Shares in the French pharma giant have dropped from $48.06 to $47.99 at close 8 December, after announcing on 1 December that it is buying Austrian biotech group Origimm, which specialises in developing vaccines for skin diseases, such as acne, with a jab already in clinical studies. The acquisition of Origimm further broadens our vaccines R&D pipeline with a first vaccine candidate against acne, a high medical need for millions of teenagers and adults,” said Thomas Triomphe, executive vice president and global head of Sanofi Pasteur.

 

 

 

It marked the latest stage in the groups Play to Win strategy to “pursue growth opportunities and build an industry-leading vaccines pipeline”. Sanofi is seeking to restructure around three global business units: specialty care, including immunology, neurology and oncology; vaccines; and general medicines for the treatment of diabetes and cardiovascular disease, which it’s better known for.

This approach has included the $180m mid-November investment in French startup Owkin, whose artificial intelligence algorithms seek to improve the research and development of new cures against cancer. Sanofi has taken a 10-15% stake in the group.

$180million

Valuation of Sanofi's mid-November investment in AI startup Owkin

 

It also paid $1.9bn to buy US biotech group Kadmon [KDMN], which makes the chronic graft-versus-host disease drug Rezurock. In addition, Sanofi is partnering with Chinese tech giant Baidu [BIDU] to integrate its product design pipeline with the firms mRNA design optimisation platform LinearDesign.

 

Sanofi looks forward

At a Vaccines Investor Event on 1 December, Sanofi confirmed its sales guidance of mid-to-high single-digit CAGR growth between 2018 and 2025 for its vaccines business.

It sees sustained growth in areas such as flu – the market is expected to be worth €15bn by 2030 – as well as meningitis, polio and boosters.

The pandemic has elevated the crucial role of vaccines in public health, as evidenced by the strong demand for our differentiated flu vaccines, which provide protection beyond flu by reducing the risk of severe consequences of influenza,” said Triomphe. As a world leader in vaccines, we are uniquely positioned to unlock the true potential of vaccines by moving fast towards next-generation mRNA and other technologies applicable to the prevention of disease.”

Sanofi already has vaccines in the pipeline tackling illnesses including flu, meningitis and chlamydia.

“As a world leader in vaccines, we are uniquely positioned to unlock the true potential of vaccines by moving fast towards next-generation mRNA and other technologies applicable to the prevention of disease” - Executive vice president and global head of Sanofi Pasteur Thomas Triomphe

 

 

Sanofi’s COVID comeback

Sanofi has also made more positive noises about its COVD-19 vaccine, which is being developed with GlaxoSmithKline [GSK]. It was forced to delay production of the vaccine in late 2020 after disappointing trial results among the vulnerable elderly population.
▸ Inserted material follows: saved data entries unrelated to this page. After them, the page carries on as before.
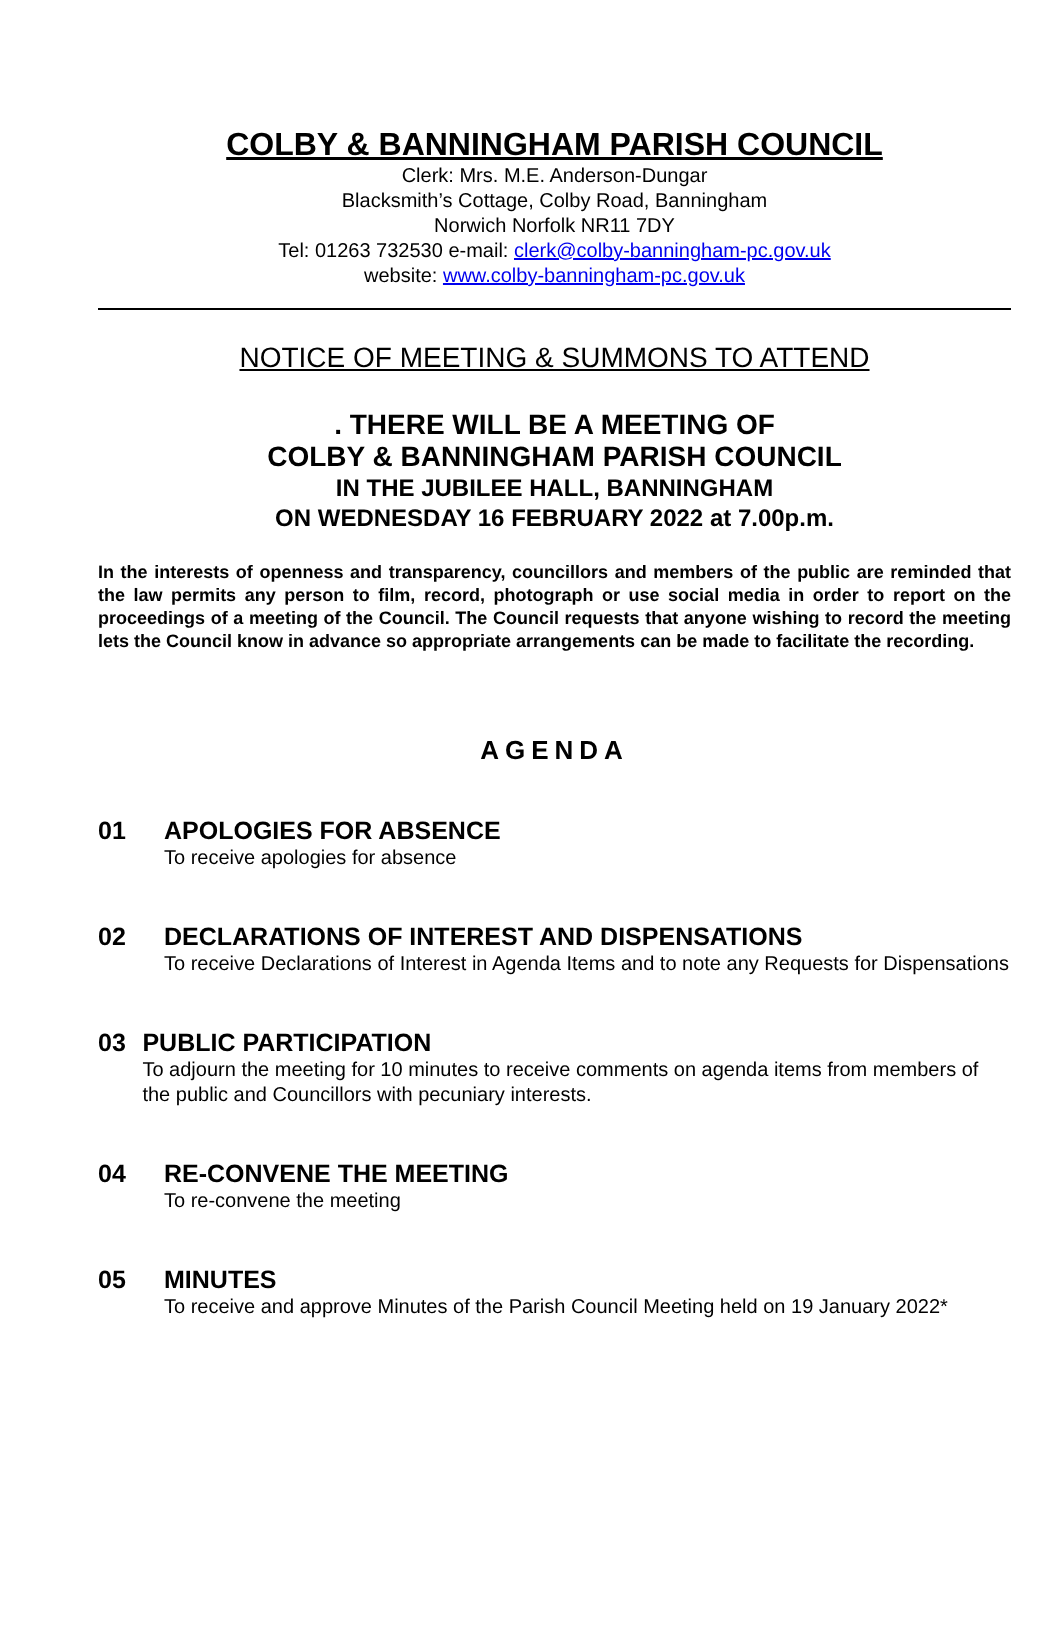COLBY & BANNINGHAM PARISH COUNCIL
Clerk: Mrs. M.E. Anderson-Dungar
Blacksmith’s Cottage, Colby Road, Banningham
Norwich Norfolk NR11 7DY
Tel: 01263 732530 e-mail: clerk@colby-banningham-pc.gov.uk
website: www.colby-banningham-pc.gov.uk
NOTICE OF MEETING & SUMMONS TO ATTEND
. THERE WILL BE A MEETING OF
COLBY & BANNINGHAM PARISH COUNCIL
IN THE JUBILEE HALL, BANNINGHAM
ON WEDNESDAY 16 FEBRUARY 2022 at 7.00p.m.
In the interests of openness and transparency, councillors and members of the public are reminded that the law permits any person to film, record, photograph or use social media in order to report on the proceedings of a meeting of the Council. The Council requests that anyone wishing to record the meeting lets the Council know in advance so appropriate arrangements can be made to facilitate the recording.
AGENDA
01 APOLOGIES FOR ABSENCE
To receive apologies for absence
02 DECLARATIONS OF INTEREST AND DISPENSATIONS
To receive Declarations of Interest in Agenda Items and to note any Requests for Dispensations
03 PUBLIC PARTICIPATION
To adjourn the meeting for 10 minutes to receive comments on agenda items from members of the public and Councillors with pecuniary interests.
04 RE-CONVENE THE MEETING
To re-convene the meeting
05 MINUTES
To receive and approve Minutes of the Parish Council Meeting held on 19 January 2022*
The news battered its share price, which is up 2% over the last 12 months in comparison with successful vaccine rivals Pfizer [PFE] which has seen its share price rise 26% and Moderna [MRNA], which is up 67%.

However, there are expectations that the Sanofi vaccine could be ready by the end of this year meaning it may play a role as a booster. According to reports, trials suggest that its shot produces a strong immune reaction”.

 

What do analysts think about Sanofi?

Analysts are positive with a consensus outperform rating, according to MarketScreener.

Credit Suisse is one of those analysts particularly impressed by the groups vaccine investor meeting. The firm recently reiterated its ‘buy’ rating on the stock.

Analysts at Zacks says Sanofi is on a “strong footing" citing a healthy R&D pipeline and its and partner Regenerons [REGN] immunology drug Dupixent. It is racking up annual sales of €5bn with the potential to ramp up to €10bn.